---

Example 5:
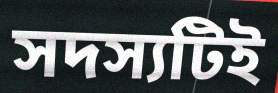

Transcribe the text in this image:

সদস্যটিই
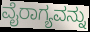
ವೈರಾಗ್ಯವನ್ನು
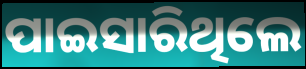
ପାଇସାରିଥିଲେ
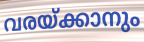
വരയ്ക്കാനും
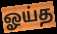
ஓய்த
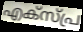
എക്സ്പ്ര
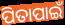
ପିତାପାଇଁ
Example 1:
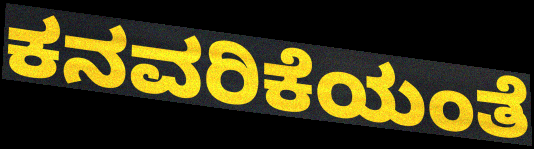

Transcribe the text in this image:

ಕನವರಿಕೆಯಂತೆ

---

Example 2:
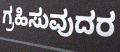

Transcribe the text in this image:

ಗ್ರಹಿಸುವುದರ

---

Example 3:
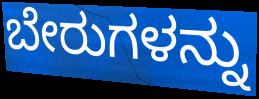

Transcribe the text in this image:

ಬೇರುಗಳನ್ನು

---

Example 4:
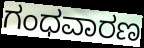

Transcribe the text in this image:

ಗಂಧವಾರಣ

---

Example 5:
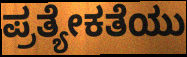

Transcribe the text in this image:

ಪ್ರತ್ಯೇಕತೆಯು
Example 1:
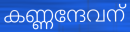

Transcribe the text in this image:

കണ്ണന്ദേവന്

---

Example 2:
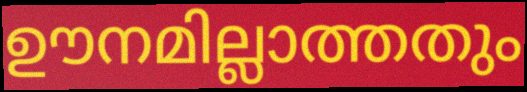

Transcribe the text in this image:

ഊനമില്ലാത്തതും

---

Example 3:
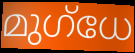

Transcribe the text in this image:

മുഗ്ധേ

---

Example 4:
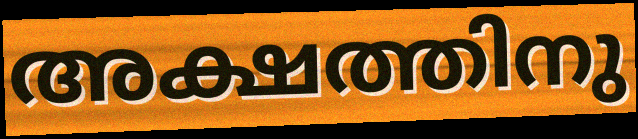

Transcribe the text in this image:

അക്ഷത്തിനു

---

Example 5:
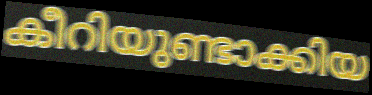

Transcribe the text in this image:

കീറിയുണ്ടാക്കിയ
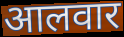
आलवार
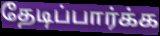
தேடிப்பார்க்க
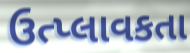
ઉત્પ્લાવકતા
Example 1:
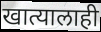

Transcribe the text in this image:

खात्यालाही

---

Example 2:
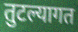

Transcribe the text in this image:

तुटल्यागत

AIM OF THE EXERCISE:
Your answer must be an exact copy of the records, with every picture left out.

OUTPUT BELOW:
---

Example 5:

Transcribe the text in this image:

সদস্যটিই
ವೈರಾಗ್ಯವನ್ನು
ପାଇସାରିଥିଲେ
വരയ്ക്കാനും
ஓய்த
എക്സ്പ്ര
ପିତାପାଇଁ
Example 1:

Transcribe the text in this image:

ಕನವರಿಕೆಯಂತೆ

---

Example 2:

Transcribe the text in this image:

ಗ್ರಹಿಸುವುದರ

---

Example 3:

Transcribe the text in this image:

ಬೇರುಗಳನ್ನು

---

Example 4:

Transcribe the text in this image:

ಗಂಧವಾರಣ

---

Example 5:

Transcribe the text in this image:

ಪ್ರತ್ಯೇಕತೆಯು
Example 1:

Transcribe the text in this image:

കണ്ണന്ദേവന്

---

Example 2:

Transcribe the text in this image:

ഊനമില്ലാത്തതും

---

Example 3:

Transcribe the text in this image:

മുഗ്ധേ

---

Example 4:

Transcribe the text in this image:

അക്ഷത്തിനു

---

Example 5:

Transcribe the text in this image:

കീറിയുണ്ടാക്കിയ
आलवार
தேடிப்பார்க்க
ઉત્પ્લાવકતા
Example 1:

Transcribe the text in this image:

खात्यालाही

---

Example 2:

Transcribe the text in this image:

तुटल्यागत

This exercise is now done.